-- Data for processing follows --
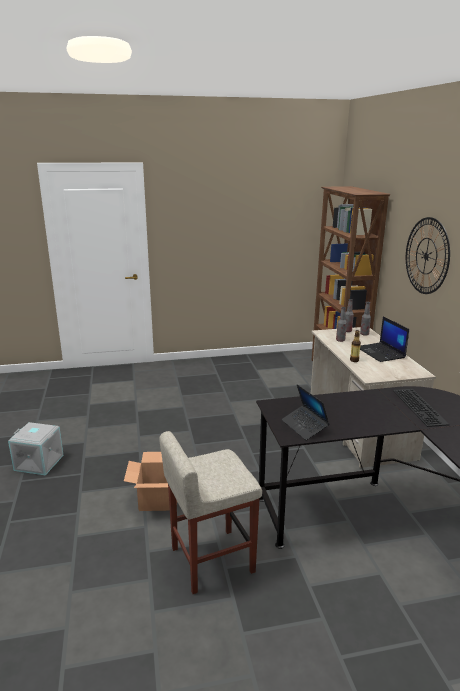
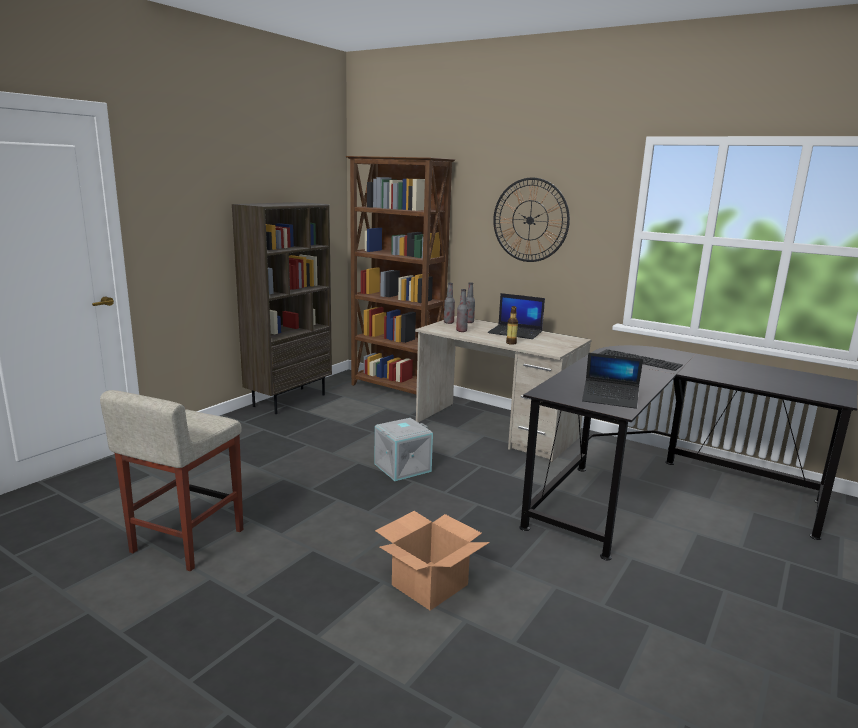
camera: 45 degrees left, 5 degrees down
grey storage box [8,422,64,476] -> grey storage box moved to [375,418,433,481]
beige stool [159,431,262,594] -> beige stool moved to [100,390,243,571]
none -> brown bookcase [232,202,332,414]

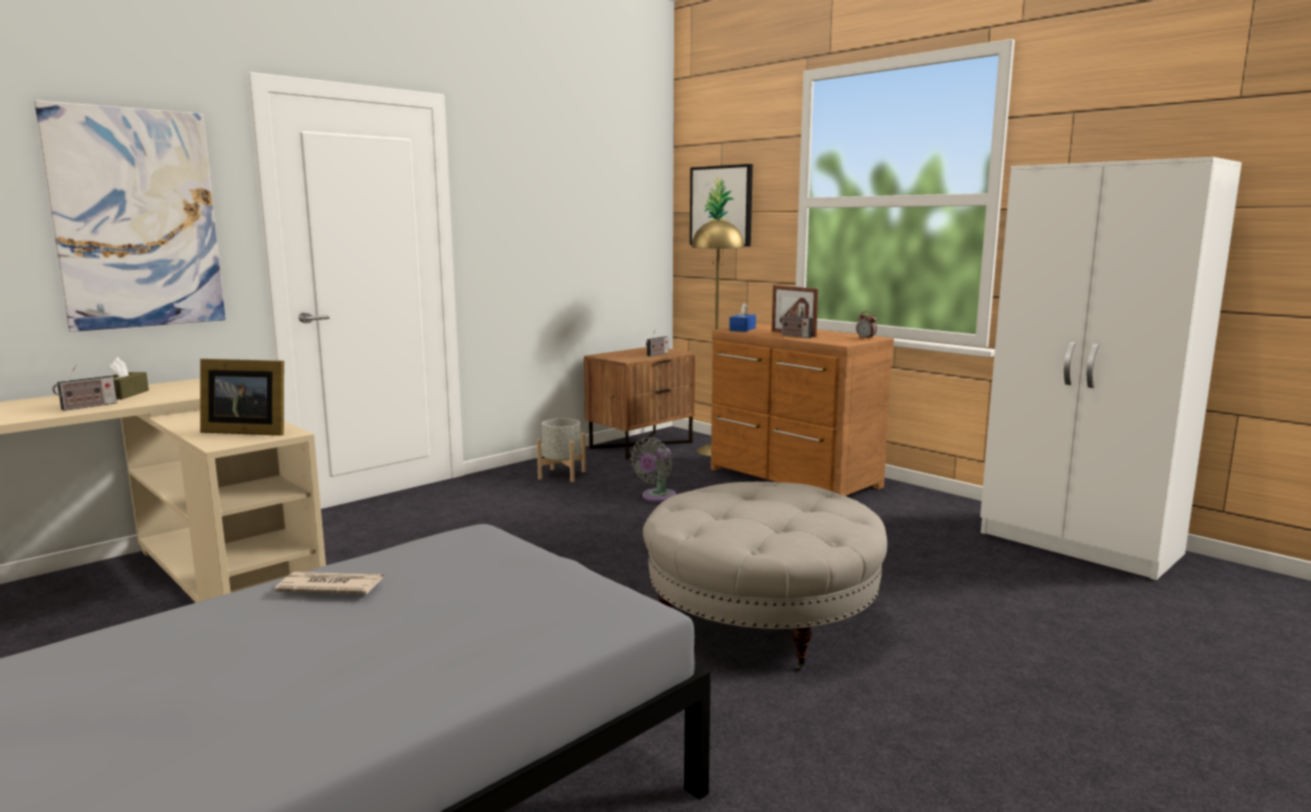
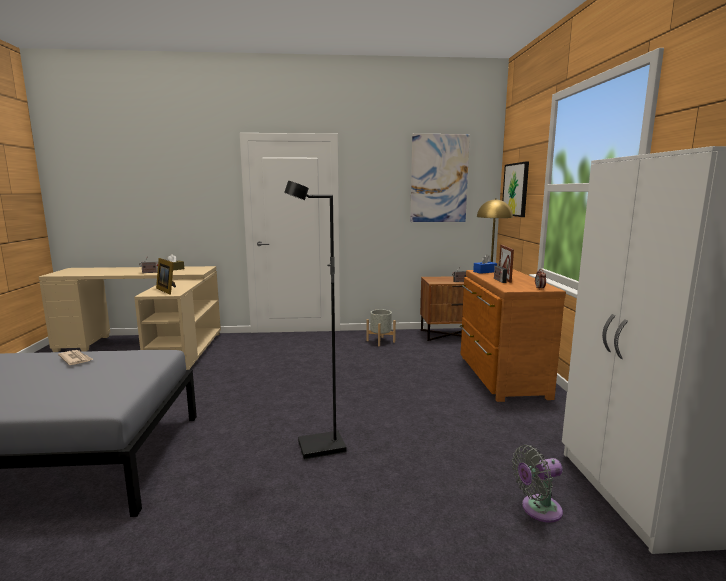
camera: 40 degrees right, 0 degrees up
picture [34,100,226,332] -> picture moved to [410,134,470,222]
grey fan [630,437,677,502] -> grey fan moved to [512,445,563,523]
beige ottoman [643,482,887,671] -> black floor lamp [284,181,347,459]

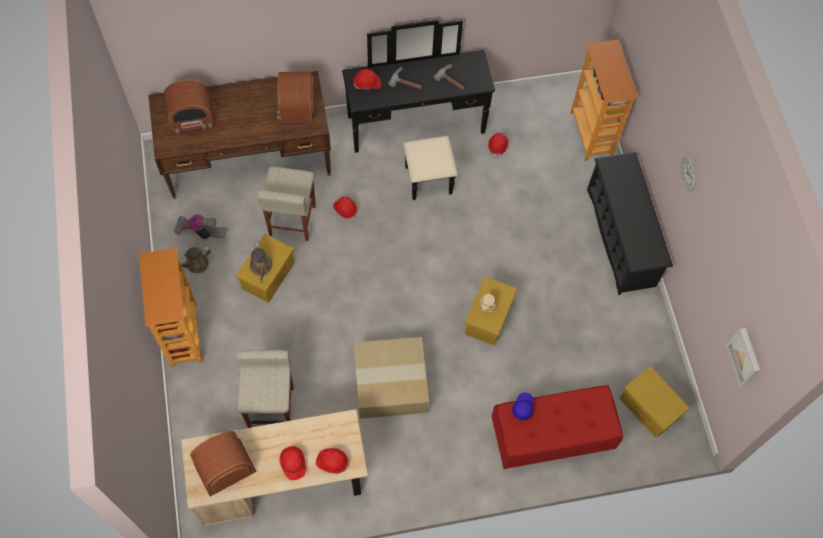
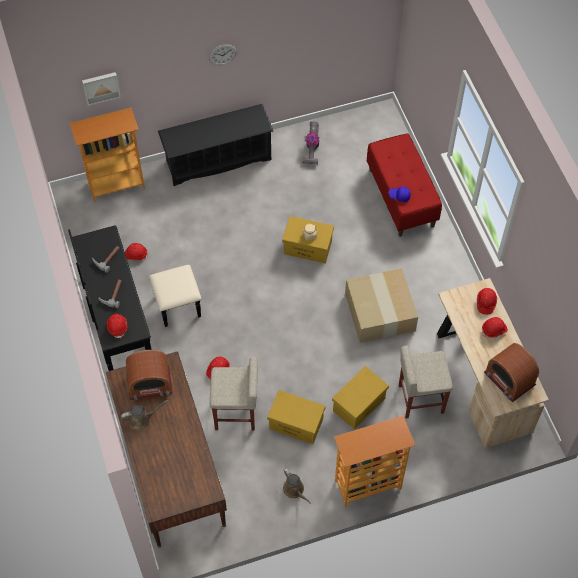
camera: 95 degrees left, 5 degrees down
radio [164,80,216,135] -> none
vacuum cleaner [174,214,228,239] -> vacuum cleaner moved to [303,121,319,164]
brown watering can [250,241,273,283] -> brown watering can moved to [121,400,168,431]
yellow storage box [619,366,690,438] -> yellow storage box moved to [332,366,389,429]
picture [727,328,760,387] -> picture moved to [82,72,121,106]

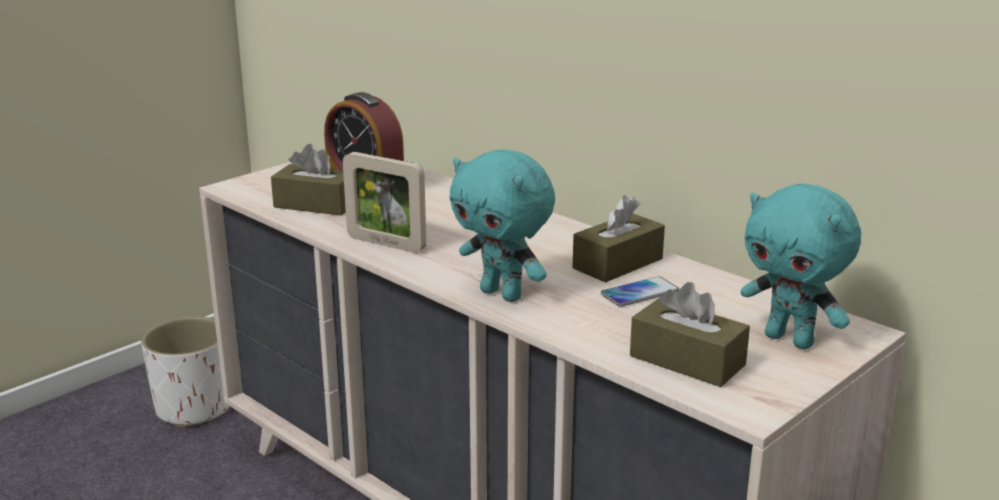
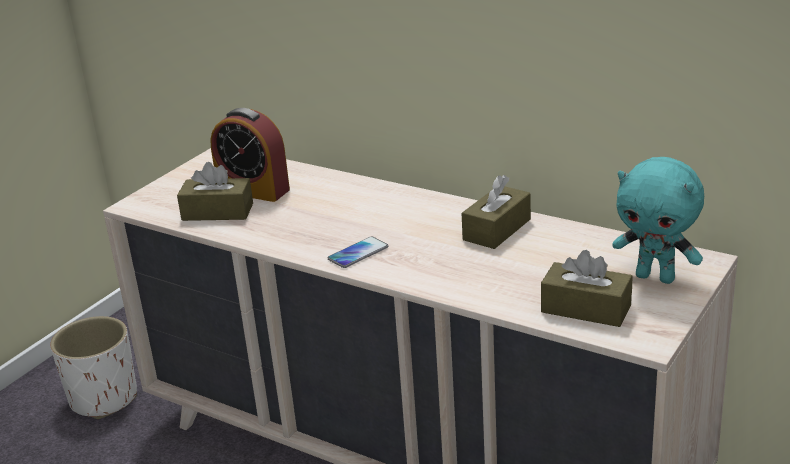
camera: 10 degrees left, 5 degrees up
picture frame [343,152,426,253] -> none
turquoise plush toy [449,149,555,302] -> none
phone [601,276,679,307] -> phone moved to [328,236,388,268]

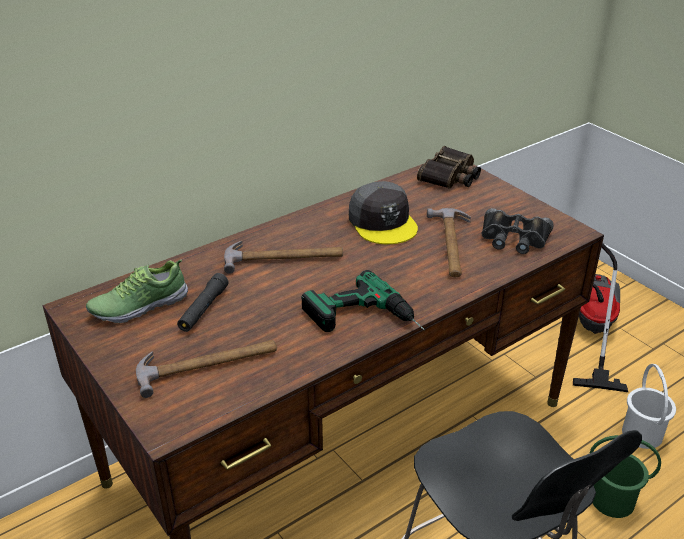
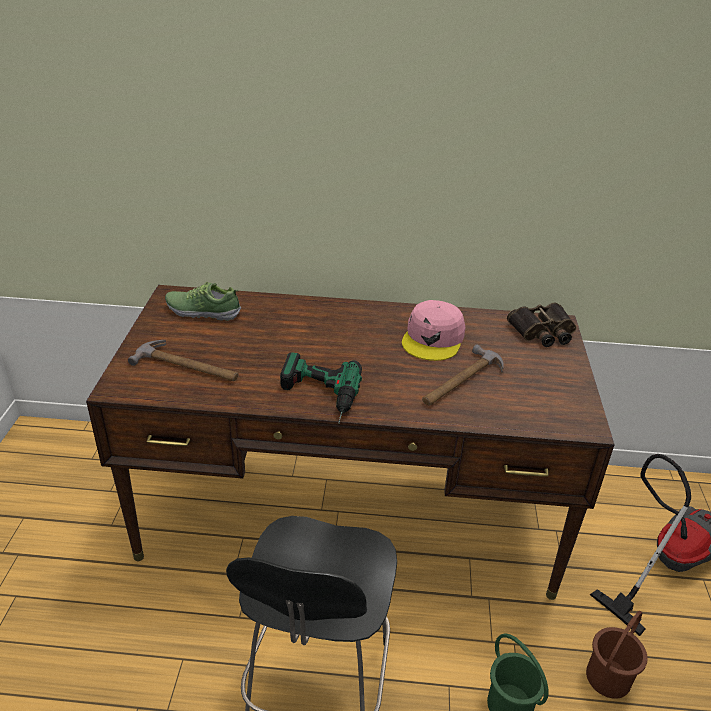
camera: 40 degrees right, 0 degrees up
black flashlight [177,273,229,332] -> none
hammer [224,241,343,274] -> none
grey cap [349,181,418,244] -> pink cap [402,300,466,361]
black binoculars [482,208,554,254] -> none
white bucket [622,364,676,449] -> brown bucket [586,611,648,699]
-- Data for processing concluded --
» **Task goal**:
Whenever the string "black" shows up in a line of the records, copy that line.

» **Answer for the task**:
beige ottoman [643,482,887,671] -> black floor lamp [284,181,347,459]
black flashlight [177,273,229,332] -> none
black binoculars [482,208,554,254] -> none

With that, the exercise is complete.